Victor Ménage, Tibor Halasi-Kun ve Halil İnalcık gibi usta Osmanlı tarihçileriyle uzun süre birlikte çalışan Rhoads Murphey, bu eserinde ‘Osmanlı savaş makinesi’nin Avrupa, Kuzey Afrika ve Orta Doğu’daki başarılarına dair detaylı ve özgün bir inceleme sunuyor. Öncelikle Osmanlı askerî teşkilatının dönüşümüne ve değişim dönemindeki Osmanlı toplumu üzerindeki etkisine odaklanan kitap, Osmanlı askeriyesinin mazhar olduğu yoğun akademik ilgiyi doğru şekilde tahlil ederek, literatürdeki peşin hükümlü tarihyazım alışkanlığını da değiştirmeyi amaçlıyor.
Osmanlı askerî tarihinin malî, teknolojik, taktiksel ve siyasî boyutları üzerine pek çok kitap yazılmış olsa da Osmanlı askerlerinin deneyimlediği şekliyle savaşın fiziksel ve psikolojik gerçeklerini yeniden yaratmaya veya canlandırmaya yönelik çok az girişim söz konusu. Murphey, bir yandan taktiksel konulara ağırlık verip bir dizi seferin ayrıntılı incelemesini sunarken, bir yandan da bu boşluğu doldurmayı hedefliyor.

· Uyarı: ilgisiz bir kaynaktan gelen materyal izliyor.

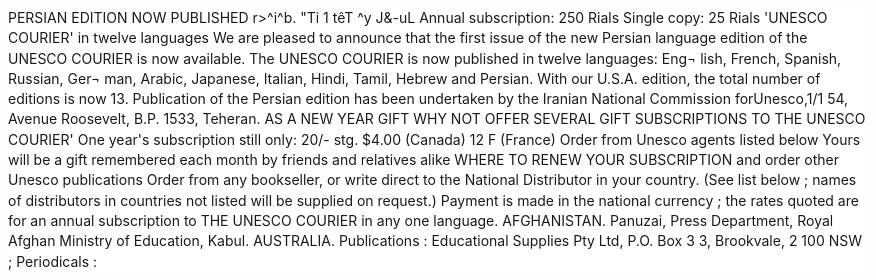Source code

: PERSIAN
EDITION
NOW
PUBLISHED
r>^i^b.
"Ti 1
têT ^y
J&-uL
Annual subscription:
250 Rials
Single copy:
25 Rials
'UNESCO COURIER'
in twelve languages
We are pleased to announce that the
first issue of the new Persian language
edition of the UNESCO COURIER is
now available.
The UNESCO COURIER is now
published in twelve languages: Eng¬
lish, French, Spanish, Russian, Ger¬
man, Arabic, Japanese, Italian, Hindi,
Tamil, Hebrew and Persian. With our
U.S.A. edition, the total number of
editions is now 13.
Publication of the Persian edition has
been undertaken by the Iranian
National Commission forUnesco,1/1 54,
Avenue Roosevelt, B.P. 1533, Teheran.
AS A NEW YEAR GIFT
WHY NOT OFFER
SEVERAL
GIFT SUBSCRIPTIONS
TO THE
UNESCO COURIER'
One year's subscription still only:
20/- stg.
$4.00 (Canada)
12 F (France)
Order from Unesco
agents listed
below
Yours will be a gift remembered each
month by friends and relatives alike
WHERE TO RENEW YOUR SUBSCRIPTION
and order other Unesco publications
Order from any bookseller, or write direct to
the National Distributor in your country. (See list
below ; names of distributors in countries not
listed will be supplied on request.) Payment is
made in the national currency ; the rates quoted
are for an annual subscription to THE UNESCO
COURIER in any one language.
AFGHANISTAN. Panuzai, Press Department, Royal
Afghan Ministry of Education, Kabul. AUSTRALIA.
Publications : Educational Supplies Pty Ltd, P.O.
Box 3 3, Brookvale, 2 100 NSW ; Periodicals :
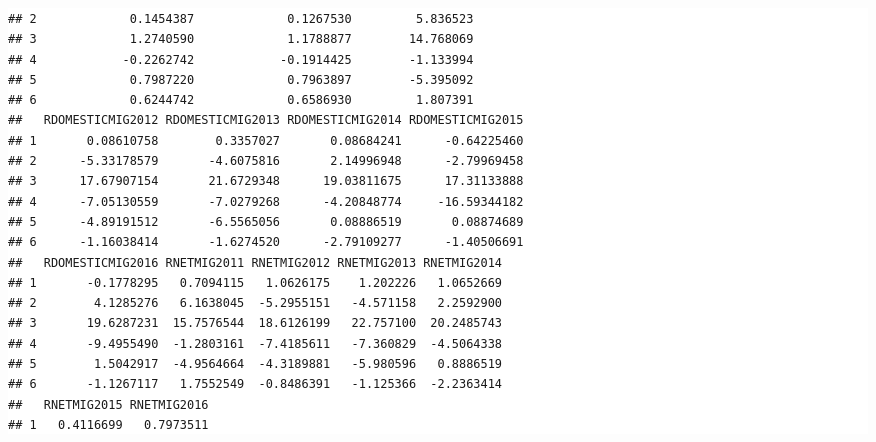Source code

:     ## 2             0.1454387             0.1267530         5.836523
    ## 3             1.2740590             1.1788877        14.768069
    ## 4            -0.2262742            -0.1914425        -1.133994
    ## 5             0.7987220             0.7963897        -5.395092
    ## 6             0.6244742             0.6586930         1.807391
    ##   RDOMESTICMIG2012 RDOMESTICMIG2013 RDOMESTICMIG2014 RDOMESTICMIG2015
    ## 1       0.08610758        0.3357027       0.08684241      -0.64225460
    ## 2      -5.33178579       -4.6075816       2.14996948      -2.79969458
    ## 3      17.67907154       21.6729348      19.03811675      17.31133888
    ## 4      -7.05130559       -7.0279268      -4.20848774     -16.59344182
    ## 5      -4.89191512       -6.5565056       0.08886519       0.08874689
    ## 6      -1.16038414       -1.6274520      -2.79109277      -1.40506691
    ##   RDOMESTICMIG2016 RNETMIG2011 RNETMIG2012 RNETMIG2013 RNETMIG2014
    ## 1       -0.1778295   0.7094115   1.0626175    1.202226   1.0652669
    ## 2        4.1285276   6.1638045  -5.2955151   -4.571158   2.2592900
    ## 3       19.6287231  15.7576544  18.6126199   22.757100  20.2485743
    ## 4       -9.4955490  -1.2803161  -7.4185611   -7.360829  -4.5064338
    ## 5        1.5042917  -4.9564664  -4.3189881   -5.980596   0.8886519
    ## 6       -1.1267117   1.7552549  -0.8486391   -1.125366  -2.2363414
    ##   RNETMIG2015 RNETMIG2016
    ## 1   0.4116699   0.7973511
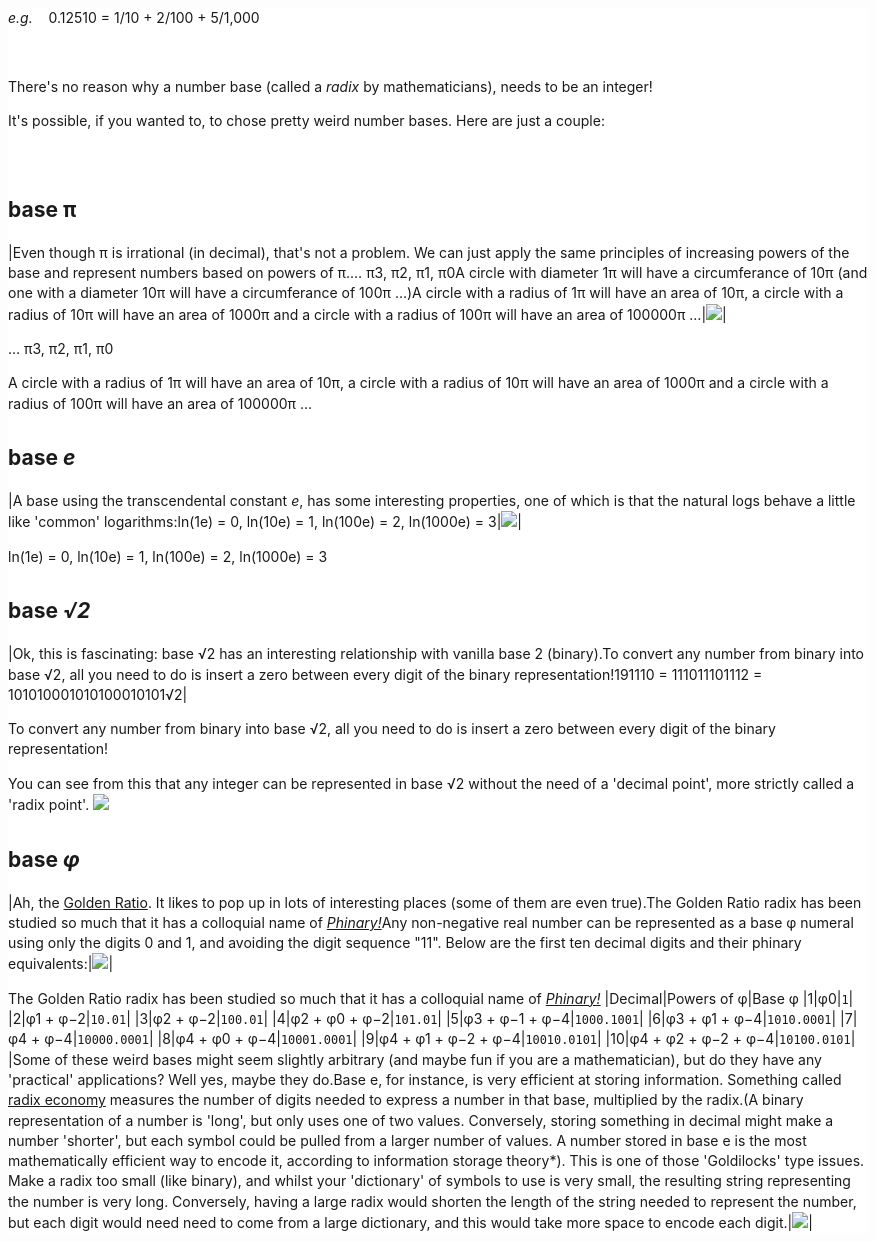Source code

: *e.g.*    0.12510 = 1/10 + 2/100 + 5/1,000

 

There's no reason why a number base (called a *radix* by mathematicians), needs to be an integer!

It's possible, if you wanted to, to chose pretty weird number bases. Here are just a couple:

 

## base π
|Even though π is irrational (in decimal), that's not a problem. We can just apply the same principles of increasing powers of the base and represent numbers based on powers of π.… π3, π2, π1, π0A circle with diameter 1π will have a circumferance of 10π (and one with a diameter 10π will have a circumferance of 100π …)A circle with a radius of 1π will have an area of 10π, a circle with a radius of 10π will have an area of 1000π and a circle with a radius of 100π will have an area of 100000π …|![](http://datagenetics.com/blog/december22015/pi.png)|

… π3, π2, π1, π0

A circle with a radius of 1π will have an area of 10π, a circle with a radius of 10π will have an area of 1000π and a circle with a radius of 100π will have an area of 100000π …

## base *e*
|A base using the transcendental constant *e*, has some interesting properties, one of which is that the natural logs behave a little like 'common' logarithms:ln(1e) = 0, ln(10e) = 1, ln(100e) = 2, ln(1000e) = 3|![](http://datagenetics.com/blog/december22015/e.png)|

ln(1e) = 0, ln(10e) = 1, ln(100e) = 2, ln(1000e) = 3

## base *√2*
|Ok, this is fascinating: base √2 has an interesting relationship with vanilla base 2 (binary).To convert any number from binary into base √2, all you need to do is insert a zero between every digit of the binary representation!191110 = 111011101112 = 101010001010100010101√2|

To convert any number from binary into base √2, all you need to do is insert a zero between every digit of the binary representation!

You can see from this that any integer can be represented in base √2 without the need of a 'decimal point', more strictly called a 'radix point'.
![](http://datagenetics.com/blog/december22015/radic.png)


## base *φ*
|Ah, the [Golden Ratio](https://en.wikipedia.org/wiki/Golden_ratio). It likes to pop up in lots of interesting places (some of them are even true).The Golden Ratio radix has been studied so much that it has a colloquial name of [*Phinary!*](https://en.wikipedia.org/wiki/Golden_ratio_base)Any non-negative real number can be represented as a base φ numeral using only the digits 0 and 1, and avoiding the digit sequence "11". Below are the first ten decimal digits and their phinary equivalents:|![](http://datagenetics.com/blog/december22015/phi.png)|

The Golden Ratio radix has been studied so much that it has a colloquial name of [*Phinary!*](https://en.wikipedia.org/wiki/Golden_ratio_base)
|Decimal|Powers of φ|Base φ
|1|φ0|`1`|
|2|φ1 + φ−2|`10.01`|
|3|φ2 + φ−2|`100.01`|
|4|φ2 + φ0 + φ−2|`101.01`|
|5|φ3 + φ−1 + φ−4|`1000.1001`|
|6|φ3 + φ1 + φ−4|`1010.0001`|
|7|φ4 + φ−4|`10000.0001`|
|8|φ4 + φ0 + φ−4|`10001.0001`|
|9|φ4 + φ1 + φ−2 + φ−4|`10010.0101`|
|10|φ4 + φ2 + φ−2 + φ−4|`10100.0101`|
|Some of these weird bases might seem slightly arbitrary (and maybe fun if you are a mathematician), but do they have any 'practical' applications? Well yes, maybe they do.Base e, for instance, is very efficient at storing information. Something called [radix economy](https://en.wikipedia.org/wiki/Radix_economy) measures the number of digits needed to express a number in that base, multiplied by the radix.(A binary representation of a number is 'long', but only uses one of two values. Conversely, storing something in decimal might make a number 'shorter', but each symbol could be pulled from a larger number of values. A number stored in base e is the most mathematically efficient way to encode it, according to information storage theory*). This is one of those 'Goldilocks' type issues. Make a radix too small (like binary), and whilst your 'dictionary' of symbols to use is very small, the resulting string representing the number is very long. Conversely, having a large radix would shorten the length of the string needed to represent the number, but each digit would need need to come from a large dictionary, and this would take more space to encode each digit.|![](http://datagenetics.com/blog/december22015/r.png)|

Osmanlı Savaşırken, Batı’da Habsburglar ve Doğu’da Safevîlerle rekabet eden, dönemin en güçlü imparatorluğu olan Osmanlıların ordu ve savaş yapılanmasını mercek altına alıyor. Aynı anda üç yerde savaşabilme kapasitesi olan Osmanlı ordusunun motivasyon kaynaklarını, orduların nasıl sevk ve idare edildiğini birincil kaynaklardan yararlanarak inceliyor. Aynı zamanda imparatorluğun teknolojiyi hangi seviyede kullandığı, malî sıkıntılar yaşandığında asker-siyaset ilişkisinin nasıl yürütüldüğü gibi konuları da –bugüne kadar yapılan yanlış yorumları da cevaplandırarak– açıklığa kavuşturuyor.